В ноздри моментально ударил стойкий запах одеколона, а по ушам резанул властный бас, от которого вдоль позвоночника рассыпались не очень приятные мурашки.

Мужчина слегка улыбнулся маме, поцеловал её в щёку и вручил букет красных роз.

Как банально и как скучно…

Мне вон Давид подарил целого медведя, сделанного из сотни мелких розочек.

Высокий, худощавый, с тёмно-русыми волосами и карими глазами. От него исходила мощная энергетика. Энергетика власти, холода, стали. Этот человек показался мне чересчур сдержанным. И наверно даже чересчур щепетильным, правильным. Опрятно одетый. Осанка высокомерного, уверенного в себе предпринимателя. Взгляд волевой, оценивающий, сканирующий до самых костей.

Мне хватило и трех секунд, чтобы понять, что этот человек весьма непростой тип. И у меня, определённо, не возникло и грамма симпатии по отношению к его персоне. Хотя, возможно я… либо ревную, либо просто без настроения, либо мне нужно время, чтобы узнать «нового папика» поближе.

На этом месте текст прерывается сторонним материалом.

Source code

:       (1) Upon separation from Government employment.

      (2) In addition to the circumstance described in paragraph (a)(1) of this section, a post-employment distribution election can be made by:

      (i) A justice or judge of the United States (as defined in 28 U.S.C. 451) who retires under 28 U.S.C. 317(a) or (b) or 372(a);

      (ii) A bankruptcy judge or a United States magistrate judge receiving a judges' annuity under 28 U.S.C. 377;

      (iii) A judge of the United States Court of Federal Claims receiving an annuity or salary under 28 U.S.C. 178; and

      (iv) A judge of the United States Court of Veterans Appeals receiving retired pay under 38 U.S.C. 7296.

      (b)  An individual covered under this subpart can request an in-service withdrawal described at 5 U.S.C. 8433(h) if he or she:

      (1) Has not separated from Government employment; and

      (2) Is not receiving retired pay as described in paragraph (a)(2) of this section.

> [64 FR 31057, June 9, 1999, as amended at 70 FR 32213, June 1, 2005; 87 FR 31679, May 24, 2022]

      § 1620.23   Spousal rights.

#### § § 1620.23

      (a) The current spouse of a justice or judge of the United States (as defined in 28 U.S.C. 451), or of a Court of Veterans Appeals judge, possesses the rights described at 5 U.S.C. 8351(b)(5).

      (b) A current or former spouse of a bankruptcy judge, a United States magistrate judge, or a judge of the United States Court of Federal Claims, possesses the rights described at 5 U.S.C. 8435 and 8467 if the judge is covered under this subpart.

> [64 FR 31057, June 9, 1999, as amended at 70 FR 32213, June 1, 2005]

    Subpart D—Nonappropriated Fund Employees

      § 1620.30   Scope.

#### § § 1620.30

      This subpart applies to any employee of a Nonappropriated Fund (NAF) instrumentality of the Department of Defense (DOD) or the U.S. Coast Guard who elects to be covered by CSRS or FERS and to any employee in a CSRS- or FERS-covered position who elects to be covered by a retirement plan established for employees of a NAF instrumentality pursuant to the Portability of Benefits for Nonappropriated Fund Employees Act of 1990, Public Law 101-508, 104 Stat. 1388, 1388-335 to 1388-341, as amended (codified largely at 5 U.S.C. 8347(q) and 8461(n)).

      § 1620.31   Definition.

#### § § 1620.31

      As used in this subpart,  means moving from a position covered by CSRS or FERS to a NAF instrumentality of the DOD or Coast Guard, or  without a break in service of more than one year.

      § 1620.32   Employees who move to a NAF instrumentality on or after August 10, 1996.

И да! Мать говорила, что он следователь. Весьма важная и весьма серьёзная шишка в нашем городе.

— Спасибо, Виктор! Они чудесные! — пропела маман, бережно взяв в руки ароматный «веник», — Пойду поставлю цветы в воду. А ты проходи в гостиную, чувствуй себя как дома! — затем, тон её голоса резко изменился, — Соняяяя! Ты где? Почему гостей не встречаешь?! Проводи Виктора в комнату.